From the data that follows, copy every line with the string "לחום".

* Extracted data
————
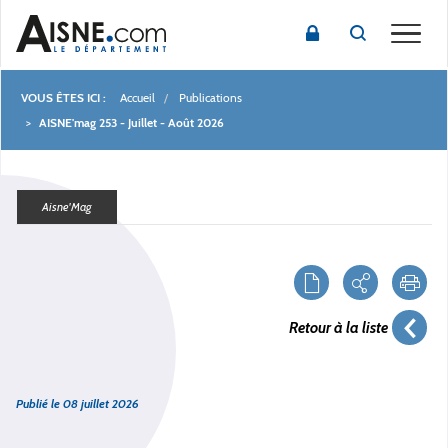
Toggle
Accueil
Publications
Fil
AISNE'mag 253 - Juillet - Août 2026
d'Ariane
Aisne'Mag
Retour à la liste
Publié le
08 juillet 2026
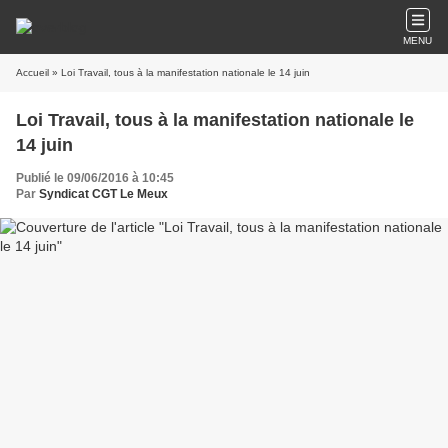
MENU
Accueil
» Loi Travail, tous à la manifestation nationale le 14 juin
Loi Travail, tous à la manifestation nationale le
14 juin
Publié le 09/06/2016 à 10:45
Par
Syndicat CGT Le Meux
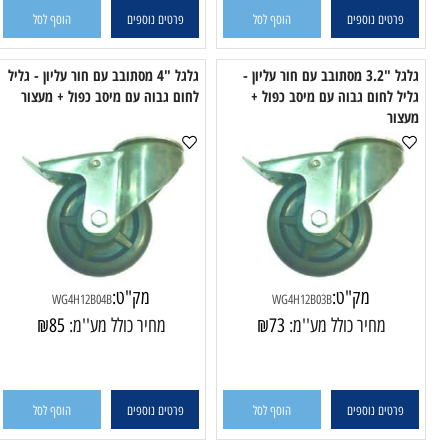
טים נוספים
הוסף לסל
פרטים נוספים
הוסף לסל
גלגל "3.2 מסתובב עם חור עליון -
גלגל "4 מסתובב עם חור עליון - גליל
לחום גבוה עם מיסב כפול +
לחום גבוה עם מיסב כפול + מעצור
לחו
ר
מק"ט:
מק"ט:
WG4H12B04B
WG4H12B03B
מחיר כולל מע''מ:
73
₪
מחיר כולל מע''מ:
85
₪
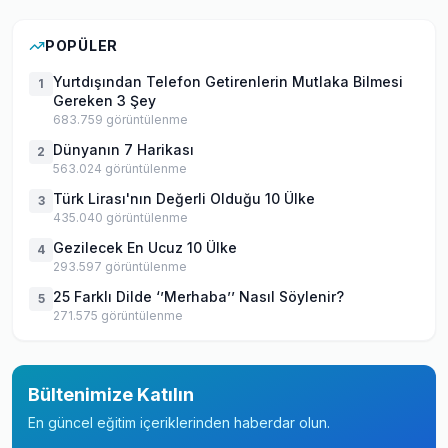
POPÜLER
Yurtdışından Telefon Getirenlerin Mutlaka Bilmesi
1
Gereken 3 Şey
683.759
görüntülenme
Dünyanın 7 Harikası
2
563.024
görüntülenme
Türk Lirası'nın Değerli Olduğu 10 Ülke
3
435.040
görüntülenme
Gezilecek En Ucuz 10 Ülke
4
293.597
görüntülenme
25 Farklı Dilde ‘’Merhaba’’ Nasıl Söylenir?
5
271.575
görüntülenme
Bültenimize Katılın
En güncel eğitim içeriklerinden haberdar olun.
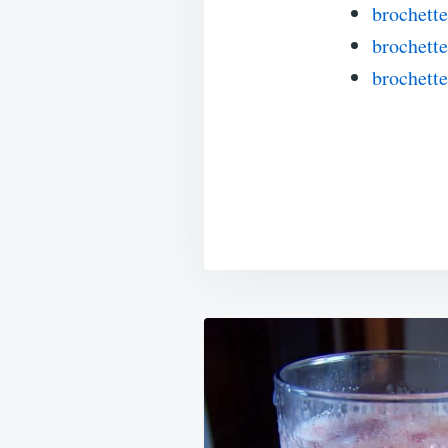
brochette
brochette
brochett
Navigation
de
l’article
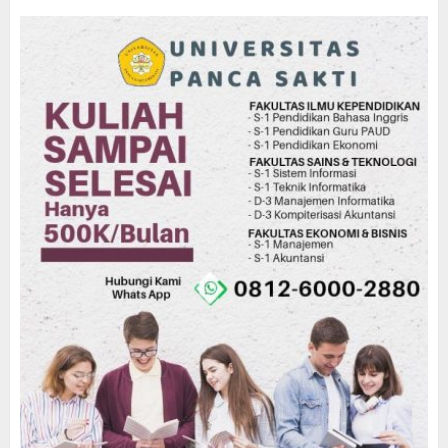
AGUSTUS 3, 2026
————
* Exercise response
לחום גבוה עם מיסב כפול +
לחום גבוה עם מיסב כפול + מעצור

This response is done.